Ōmeteōtl (Nahuatl pronunciation: [oːmeˈteoːt͡ɬ] ( listen)) ("Two Gods") is a name sometimes used to refer to the pair of Aztec deities Ometecuhtli and Omecihuatl, also known as Tonacatecuhtli and Tonacacihuatl. "Ōme" translates as "two" or "dual" in Nahuatl and teōtl translates as "god". The existence of such a concept and its significance is a matter of dispute among scholars of Mesoamerican religion.

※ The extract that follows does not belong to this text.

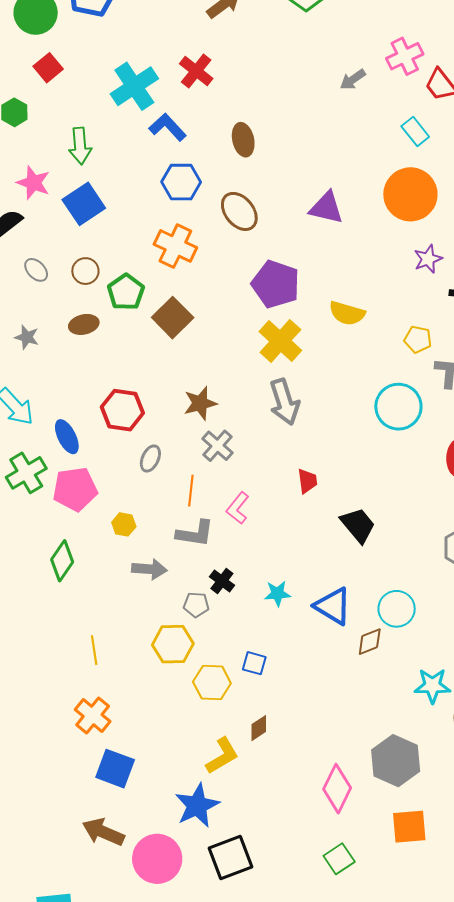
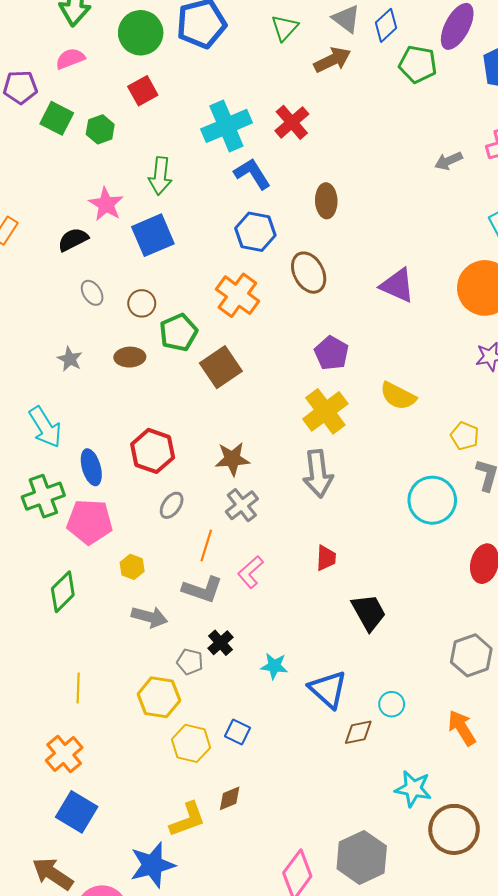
purple pentagon: (276, 284) -> (332, 353), size x0.7
cyan circle: (397, 609) -> (392, 704), size x0.7

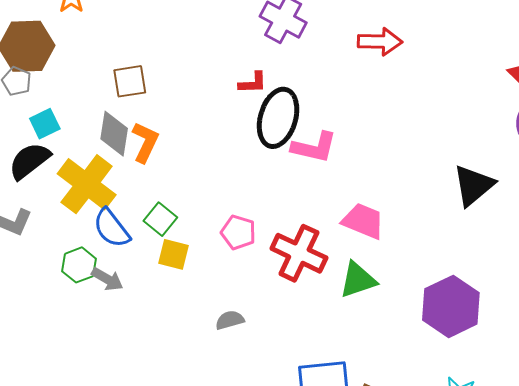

Multiple Nahuatl sources, notably the Florentine Codex, name the highest level of heaven Ōmeyōcān or "place of duality" (Sahagún specifically terms it "in ōmeyōcān in chiucnāuhnepaniuhcān" or "the place of duality, above the nine-tiered heavens)." In the Histoyre du Mechique, Franciscan priest André Thevet translated a Nahuatl source reporting that in this layer of heaven there existed "a god named Ometecuhtli, which means two-gods, and one of them was a goddess." The Historia de los mexicanos por sus pinturas names the inhabitants of the uppermost heaven Tonacatecuhtli and Tonacacihuatl (Lord and Lady of Abundance). Sahagún concurs that these are epithets of "in ōmetēuctli in ōmecihuātl," giving as another name of ōmeyōcān "in tōnacātēuctli īchān" ("the mansion of the Lord of Abundance").

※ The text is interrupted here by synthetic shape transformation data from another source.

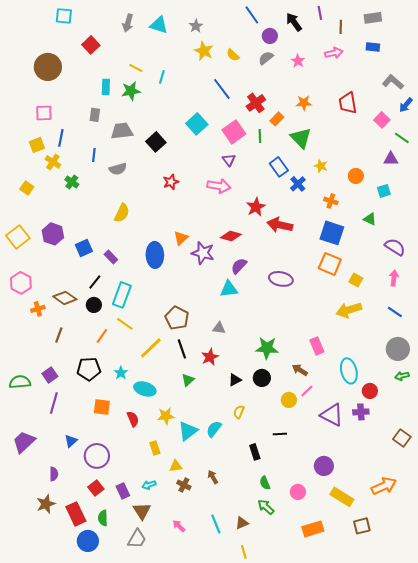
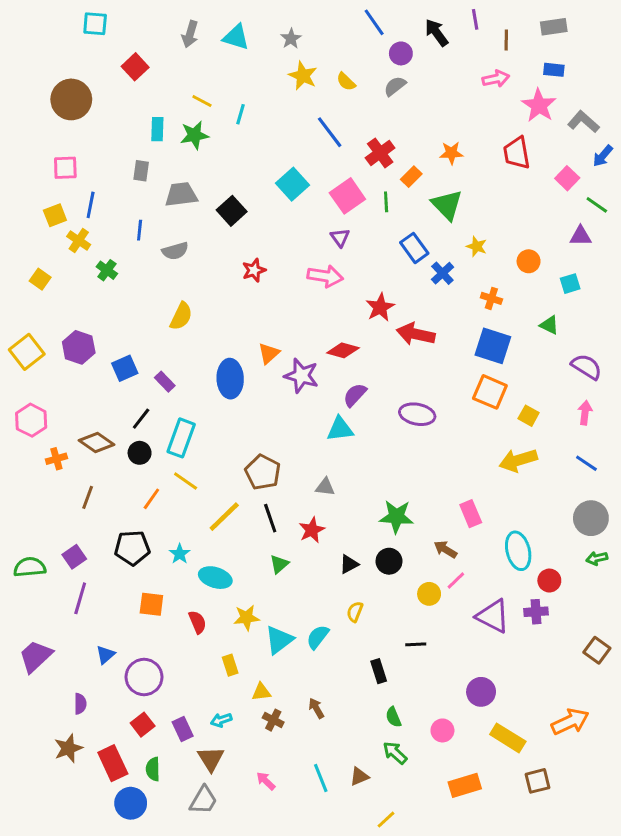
pink star: (298, 61) -> (539, 105), moved, size x1.6
yellow line: (244, 552) -> (386, 820), moved, turned 64

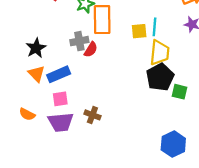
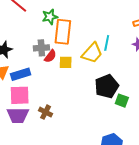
yellow square: (139, 31) -> (66, 62), moved
yellow trapezoid: (160, 53) -> (92, 53), moved, turned 30
pink square: (60, 99) -> (20, 95), size x1.5

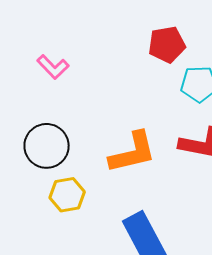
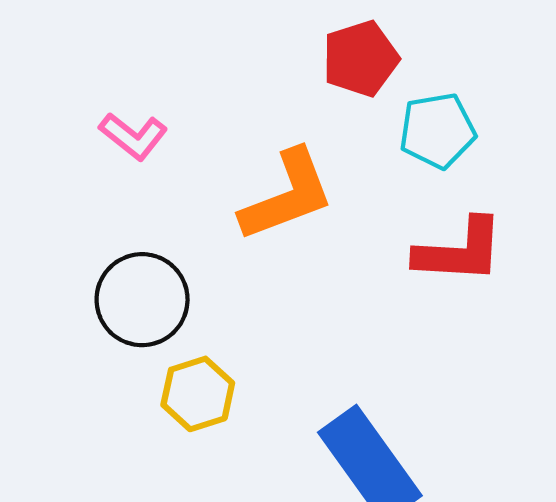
orange L-shape: (133, 152) -> (287, 195), moved

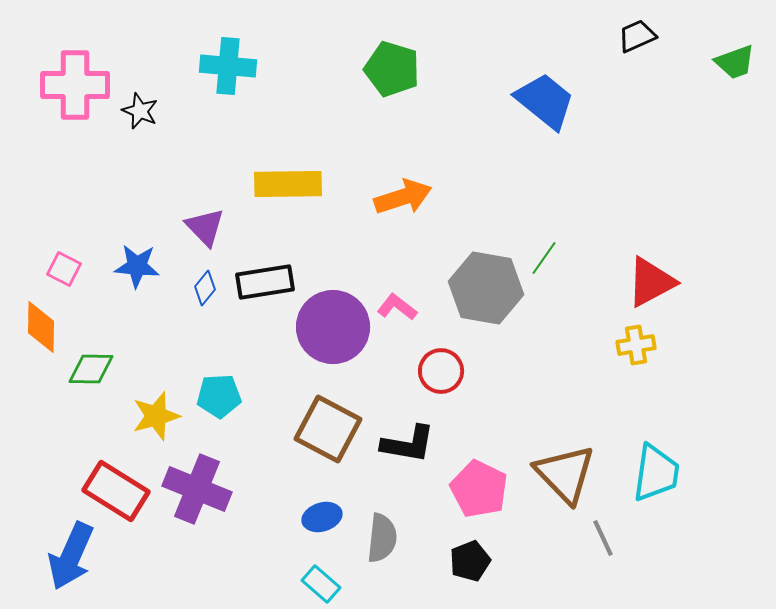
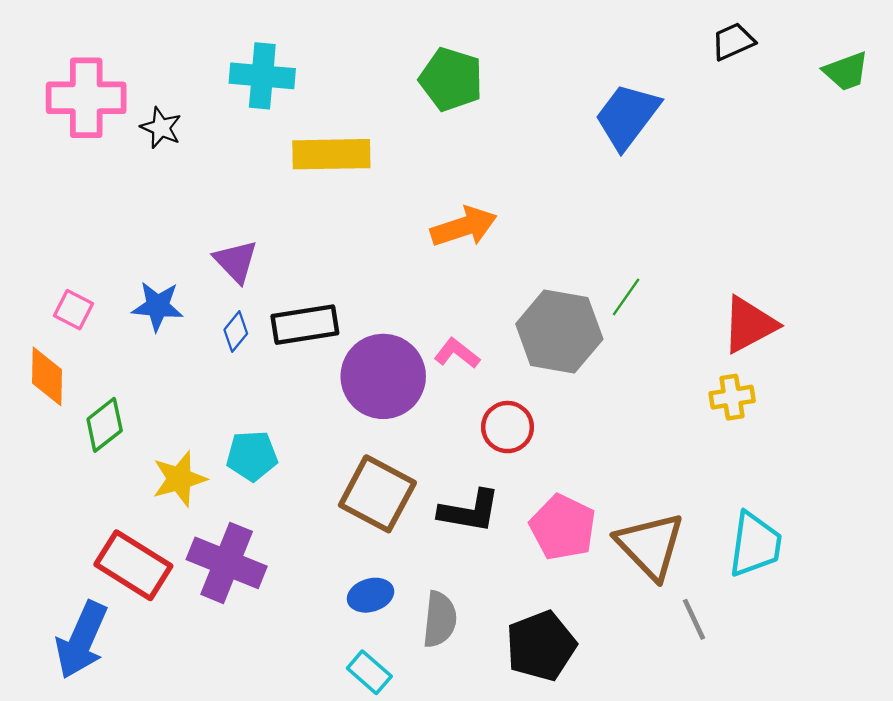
blue trapezoid: (545, 101) -> (627, 116), turned -92
yellow rectangle: (288, 184) -> (331, 154), moved
green diamond: (91, 369) -> (105, 425), turned -39
pink pentagon: (479, 489) -> (563, 527), moved
black pentagon: (470, 561) -> (541, 646), size x1.5

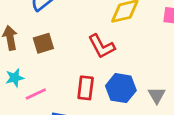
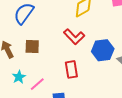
brown square: (43, 43) -> (32, 46), turned 35
blue hexagon: (121, 88) -> (103, 50), moved

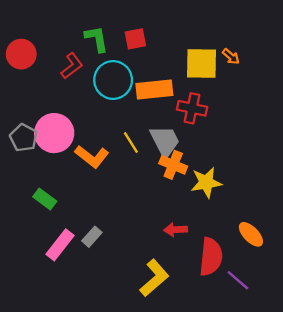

There is some evidence that these two gods were considered aspects of a single being, as when a singer in the Cantares Mexicanos asks where he can go given that "ōme ihcac yehhuān Dios" ("they, God, stand double"). The Historia de los Mexicanos por sus pinturas reports of the two that "se criaron y estuvieron siempre en el treceno cielo, de cuyo principio no se supo jamás, sino de su estada y creación, que fue en el treceno cielo" (they were raised and had always been in the thirteenth heaven; nothing was ever known of their beginning, just their dwelling and creation, which were in the thirteenth heaven).